### EXERCISE AIM
Leaving the images aside, print every record in the material exactly.

### DATA SUPPLIED
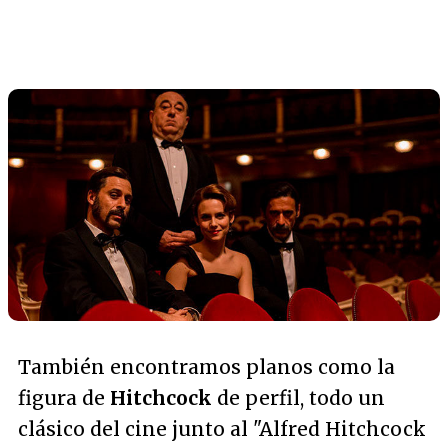
También encontramos planos como la
figura de
Hitchcock
de perfil, todo un
clásico del cine junto al "
Alfred Hitchcock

### SOLUTION TO THIS TASK
También encontramos planos como la
figura de
Hitchcock
de perfil, todo un
clásico del cine junto al "
Alfred Hitchcock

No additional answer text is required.